Approximately between 50 to 60 cases of LE/LP overlap syndrome have been reported[8-16]. Previous case reports have described two heterogeneous groups of lesions. One type occurs primarily on the extremities as bluish red, atrophic plaques while another type occurs as verrucous papules and nodules on the upper extremities[8-16]. Cutaneous lesions have also been described in other sites, including the face, trunk, mucosa, and nails. The diagnosis, however, is based primarily on the combined presence of clinical, histologic, and/or immunologic features of both diseases occurring at the same time.

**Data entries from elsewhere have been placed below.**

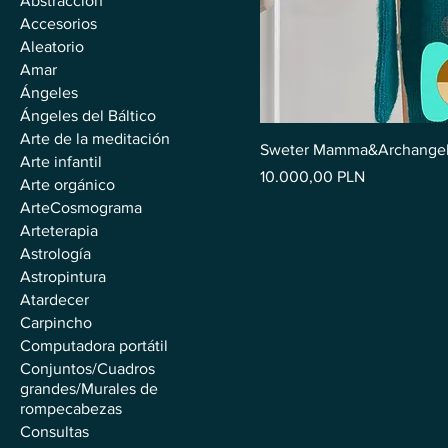
Abstracción
Accesorios
Aleatorio
Amar
Ángeles
Ángeles del Báltico
Arte de la meditación
Sweter Mamma&Archangel Ra
Arte infantil
Precio
10.000,00 PLN
Arte orgánico
ArteCosmograma
Arteterapia
Astrología
Astropintura
Atardecer
Carpincho
Computadora portátil
Conjuntos/Cuadros
grandes/Murales de
rompecabezas
Consultas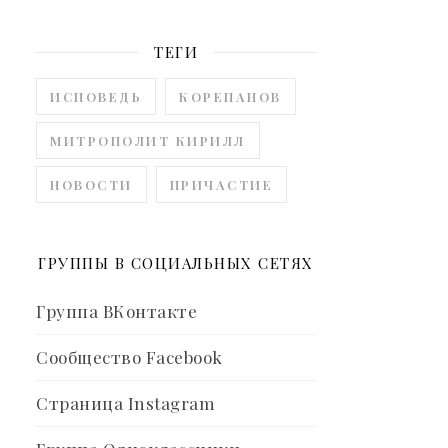
ТЕГИ
ИСПОВЕДЬ
КОРЕПАНОВ
МИТРОПОЛИТ КИРИЛЛ
НОВОСТИ
ПРИЧАСТИЕ
ГРУППЫ В СОЦИАЛЬНЫХ СЕТЯХ
Группа ВКонтакте
Сообщество Facebook
Страница Instagram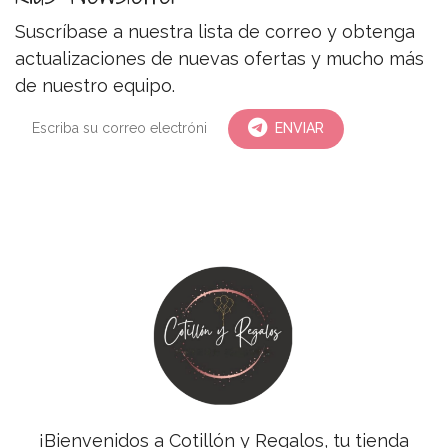
Suscríbase a nuestra lista de correo y obtenga
actualizaciones de nuevas ofertas y mucho más
de nuestro equipo.
ENVIAR
¡Bienvenidos a Cotillón y Regalos, tu tienda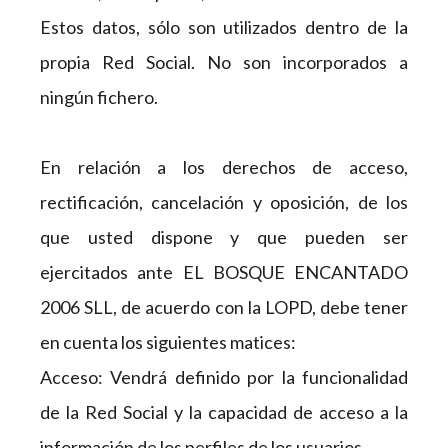
Estos datos, sólo son utilizados dentro de la
propia Red Social. No son incorporados a
ningún fichero.
En relación a los derechos de acceso,
rectificación, cancelación y oposición, de los
que usted dispone y que pueden ser
ejercitados ante EL BOSQUE ENCANTADO
2006 SLL, de acuerdo con la LOPD, debe tener
en cuenta los siguientes matices:
Acceso: Vendrá definido por la funcionalidad
de la Red Social y la capacidad de acceso a la
información de los perfiles de los usuarios.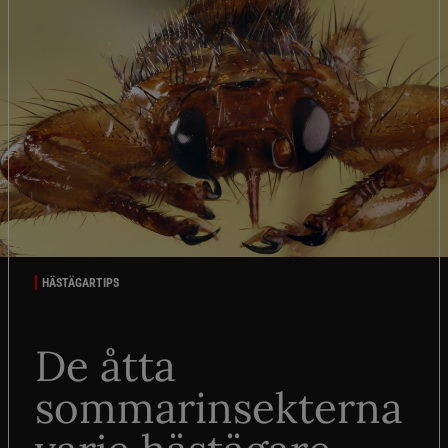
HÄSTÄGARTIPS
De åtta
sommarinsekterna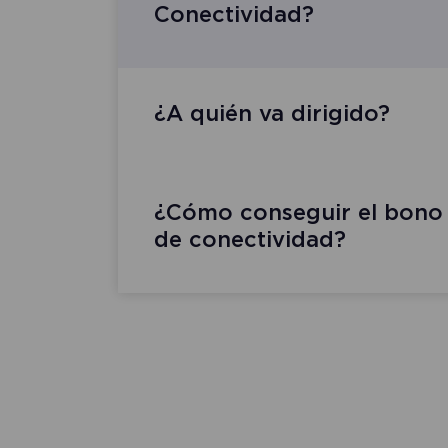
Conectividad?
¿A quién va dirigido?
¿Cómo conseguir el bono
de conectividad?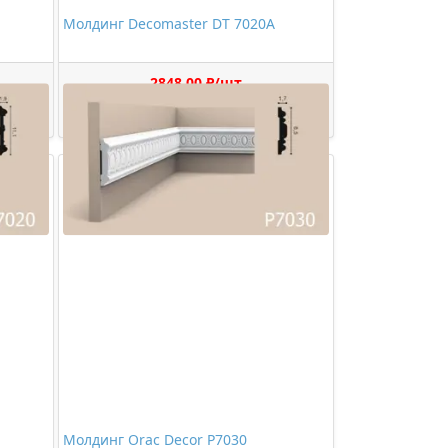
Молдинг Decomaster DT 7020A
2848,00 ₽/шт
Купить
Молдинг Orac Decor P7030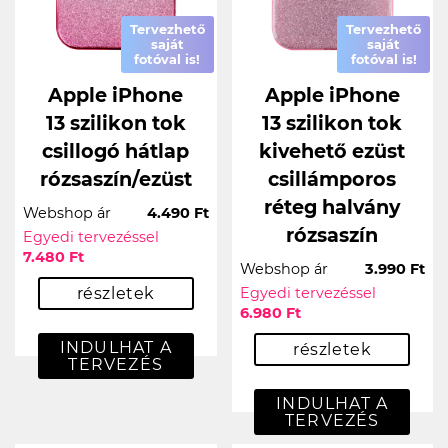
Tervezhető
Tervezhető
saját
saját
fotóval is!
fotóval is!
Apple iPhone
Apple iPhone
13 szilikon tok
13 szilikon tok
csillogó hátlap
kivehető ezüst
rózsaszín/ezüst
csillámporos
réteg halvány
Webshop ár
4.490 Ft
rózsaszín
Egyedi tervezéssel
7.480 Ft
Webshop ár
3.990 Ft
részletek
Egyedi tervezéssel
6.980 Ft
INDULHAT A
részletek
TERVEZÉS
INDULHAT A
TERVEZÉS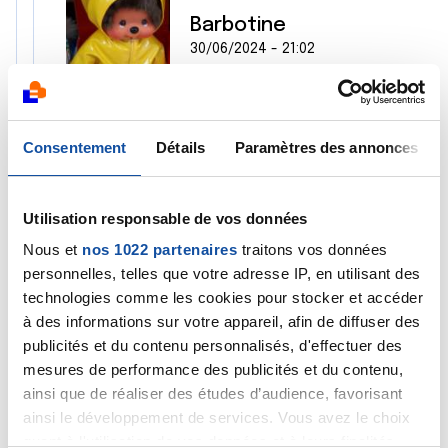
Barbotine
30/06/2024 - 21:02
Coucou Sandrine,
Consentement
Détails
Paramètres des annonces
Mais c'est dingue que tu me parles de la forme
olympique car aujourd'hui on a fait les foufous
Utilisation responsable de vos données
et on a fait des vidéos de nous tous en train de
courrir en portant la flamme olympique et il
Nous et
nos 1022 partenaires
traitons vos données
fallait la donner au suivant. Chacun devait
personnelles, telles que votre adresse IP, en utilisant des
choisir un sport et s'habiller sur ce thème en
technologies comme les cookies pour stocker et accéder
faisant les gestes correspondant au sport
à des informations sur votre appareil, afin de diffuser des
choisi... bien sûr gestes, attitudde, postures
publicités et du contenu personnalisés, d'effectuer des
exagérés... allures ridicules et très drôles... avec
mesures de performance des publicités et du contenu,
tenues et accessoires très drôles.
ainsi que de réaliser des études d’audience, favorisant
ainsi le développement de services. Vous avez le choix
Comme nous avons fait ça sur le chemin cotier,
quant à l'utilisation de vos données et à leurs finalités.
bondé de monde à cause du soleil. Nous avons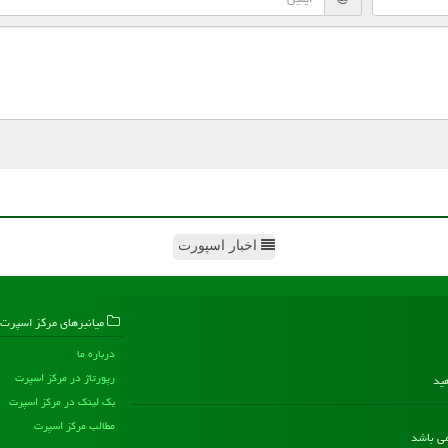
اخبار اسپورت
میانبرهای مركز اسپرت
درباره ما
رپورتاژ در مركز اسپرت
هید
بک لینک در مركز اسپرت
مطالب مركز اسپرت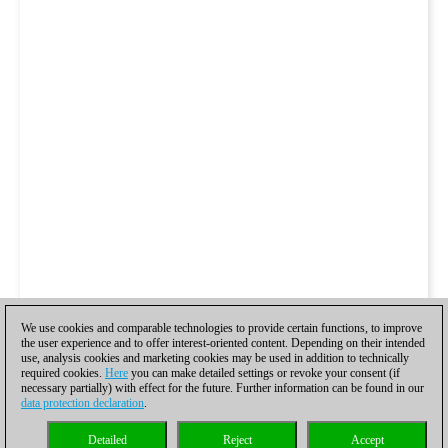
We use cookies and comparable technologies to provide certain functions, to improve
the user experience and to offer interest-oriented content. Depending on their intended
use, analysis cookies and marketing cookies may be used in addition to technically
required cookies.
Here
you can make detailed settings or revoke your consent (if
necessary partially) with effect for the future. Further information can be found in our
data protection declaration
.
Detailed
Reject
Accept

Of note, different lesions occurring in the same patient may be consistent with either LP or LE[8-16]. It is important to differentiate between LE and LP in order to make an accurate diagnosis of this overlap syndrome. Both diseases may display similar histologic and immunologic findings of colloid bodies and basement membrane changes. Colloid bodies are generally more numerous and are situated deeper in LP. Basement membrane cleft formation is seen in LP, while areas of basement membrane thickening are more commonly seen in LE. On DIF both LE and LP may reveal deposits of immunoglobulins or linear fibrinogen at the basement membrane zone. Immunoglobulin and complement deposition forms a granular pattern along the basement membrane zone in LE (lupus band), while a linear fibrinogen band is often seen at the basement membrane zone in LP[8-16]. Possible etiologies of LE/LP overlap syndrome include autoimmune, viral, and genetic predisposition. Isoniazid, procainamide, and acebutolol have also been reported as inducing drugs. In this specific case the patient was not taking any medicine or over the counter herbal supplements or vitamins. Conversion of cutaneous LE into systemic LE has been shown to occur more frequently in LE-overlap syndromes and has been reported[8-16]. Like LE, LE/LP overlap syndrome is associated with a chronic course. Treatment options include systemic retinoids as well as cyclosporin, which have been reported to be somehow effective.

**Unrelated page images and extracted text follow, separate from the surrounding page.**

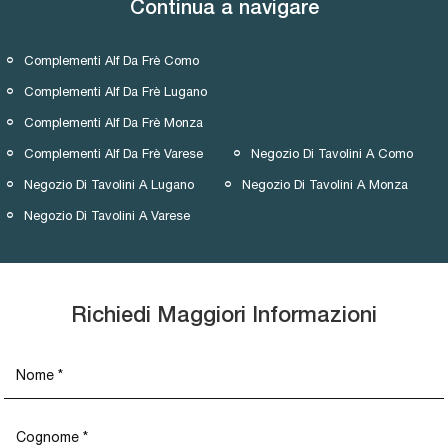
Continua a navigare
Complementi Alf Da Frè Como
Complementi Alf Da Frè Lugano
Complementi Alf Da Frè Monza
Complementi Alf Da Frè Varese
Negozio Di Tavolini A Como
Negozio Di Tavolini A Lugano
Negozio Di Tavolini A Monza
Negozio Di Tavolini A Varese
Richiedi Maggiori Informazioni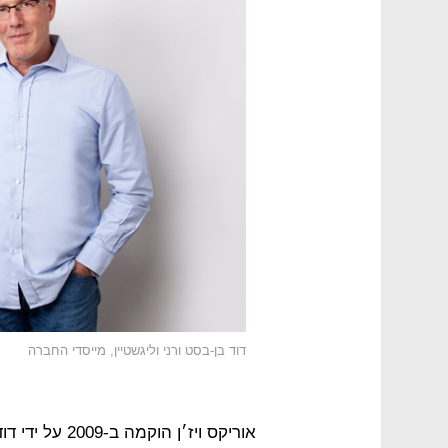
דוד בן-בסט ורני וליגשטיין, מייסדי החברה
אוריקס ויז׳ן ה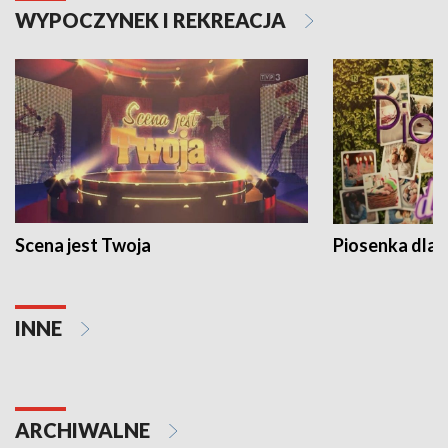
WYPOCZYNEK I REKREACJA
Scena jest Twoja
Piosenka dla 
INNE
ARCHIWALNE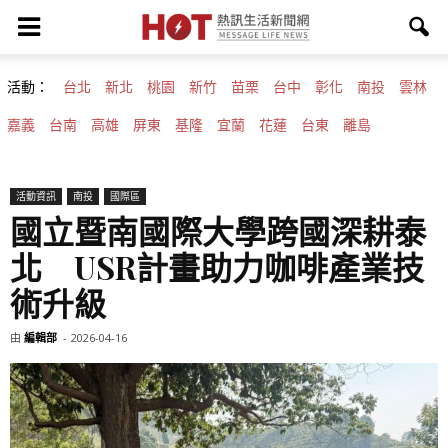
活動：
台北
新北
桃園
新竹
苗栗
台中
彰化
南投
雲林
嘉義
台南
高雄
屏東
基隆
宜蘭
花蓮
台東
離島
活動資訊
南投
國際區
國立暨南國際大學跨國深耕泰
北 USR計畫助力咖啡產業技
術升級
由
編輯部
-
2026-04-16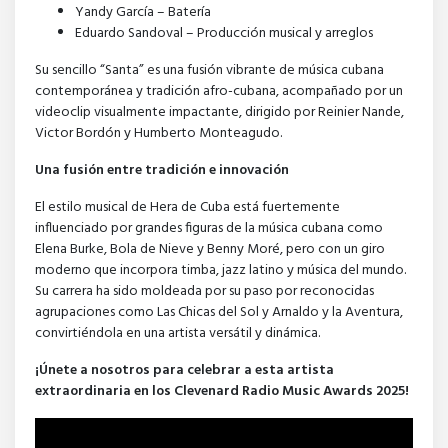
Yandy García – Batería
Eduardo Sandoval – Producción musical y arreglos
Su sencillo “Santa” es una fusión vibrante de música cubana
contemporánea y tradición afro-cubana, acompañado por un
videoclip visualmente impactante, dirigido por Reinier Nande,
Victor Bordón y Humberto Monteagudo.
Una fusión entre tradición e innovación
El estilo musical de Hera de Cuba está fuertemente
influenciado por grandes figuras de la música cubana como
Elena Burke, Bola de Nieve y Benny Moré, pero con un giro
moderno que incorpora timba, jazz latino y música del mundo.
Su carrera ha sido moldeada por su paso por reconocidas
agrupaciones como Las Chicas del Sol y Arnaldo y la Aventura,
convirtiéndola en una artista versátil y dinámica.
¡Únete a nosotros para celebrar a esta artista
extraordinaria en los Clevenard Radio Music Awards 2025!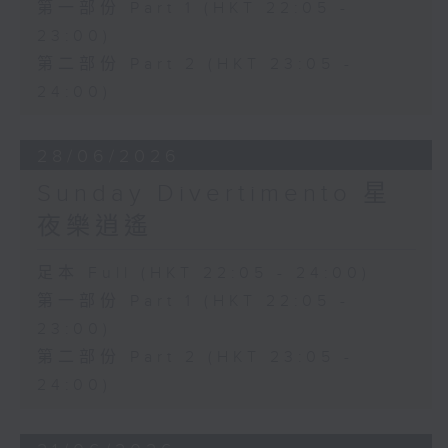
第一部份 Part 1 (HKT 22:05 -
23:00)
第二部份 Part 2 (HKT 23:05 -
24:00)
28/06/2026
Sunday Divertimento 星
夜樂逍遙
足本 Full (HKT 22:05 - 24:00)
第一部份 Part 1 (HKT 22:05 -
23:00)
第二部份 Part 2 (HKT 23:05 -
24:00)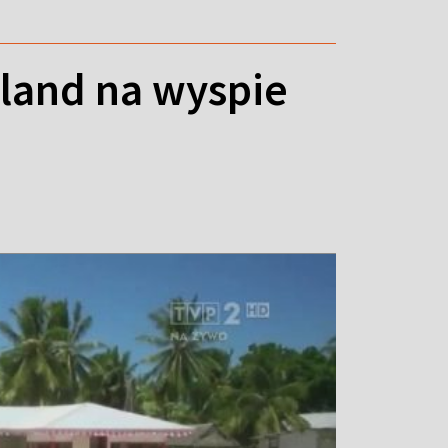
oland na wyspie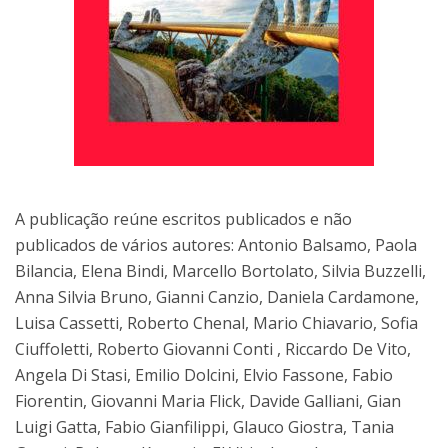
A publicação reúne escritos publicados e não
publicados de vários autores: Antonio Balsamo, Paola
Bilancia, Elena Bindi, Marcello Bortolato, Silvia Buzzelli,
Anna Silvia Bruno, Gianni Canzio, Daniela Cardamone,
Luisa Cassetti, Roberto Chenal, Mario Chiavario, Sofia
Ciuffoletti, Roberto Giovanni Conti , Riccardo De Vito,
Angela Di Stasi, Emilio Dolcini, Elvio Fassone, Fabio
Fiorentin, Giovanni Maria Flick, Davide Galliani, Gian
Luigi Gatta, Fabio Gianfilippi, Glauco Giostra, Tania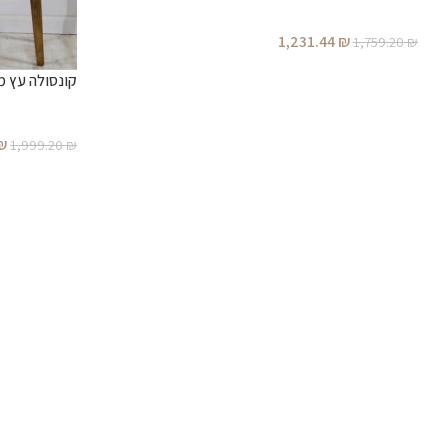
1,231.44
₪
1,759.20
₪
קונסולה עץ מ
₪
1,999.20
₪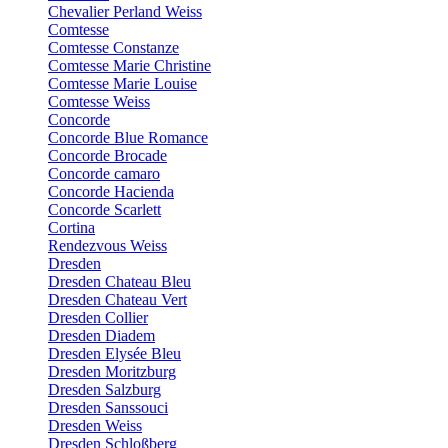
Chevalier Perland Weiss
Comtesse
Comtesse Constanze
Comtesse Marie Christine
Comtesse Marie Louise
Comtesse Weiss
Concorde
Concorde Blue Romance
Concorde Brocade
Concorde camaro
Concorde Hacienda
Concorde Scarlett
Cortina
Rendezvous Weiss
Dresden
Dresden Chateau Bleu
Dresden Chateau Vert
Dresden Collier
Dresden Diadem
Dresden Elysée Bleu
Dresden Moritzburg
Dresden Salzburg
Dresden Sanssouci
Dresden Weiss
Dresden Schloßberg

In regards of the autoreactivity to the erector pili, as far as we review the literature, the only report describing autoreactivity to this was seen in a large study of the DIF in skin biopsies of 62 patients with discoid lupus erythematosus[17]. In that study, all the specimens were examined to determine the presence of immunoglobulins (IgG, IgM, and IgA) and complement (C3) on the different histological structures of the skin. The presence of immunoglobulins and complement was detected not only in the basement membrane of the lesion but also on the hyaline bodies, collagen fibers, dermal capillaries, basal membrane of hair follicles, dermal inflammatory cells, sweat glands and arrector pili muscles[17]. The significance of these findings remains unknown[17]. In our study, the patient showed a lot of reactivity with anti-human IgE, to the erector pili muscle, sweat glands and nerve around those sweat glands, no history of atopic or allergic disease or drug intake was positive for this patient. We just can speculate that the presence of this immunoglobulin deposit in all these areas may be one of the triggering factors to the autoreactivty to the erector pili muscle. We were also unable to find any indexed literature in regard of this findings and the overlapping syndrome of LE and LP.

We are reporting a male patient with features of both lupus and lichen disease, but with autoantibodies to piloerector muscle for the first time in the literature. Further research, study and documentation are required to increase our understanding of the condition as well as for development of a defined course of effective treatment.

The authors did not have funding for the study.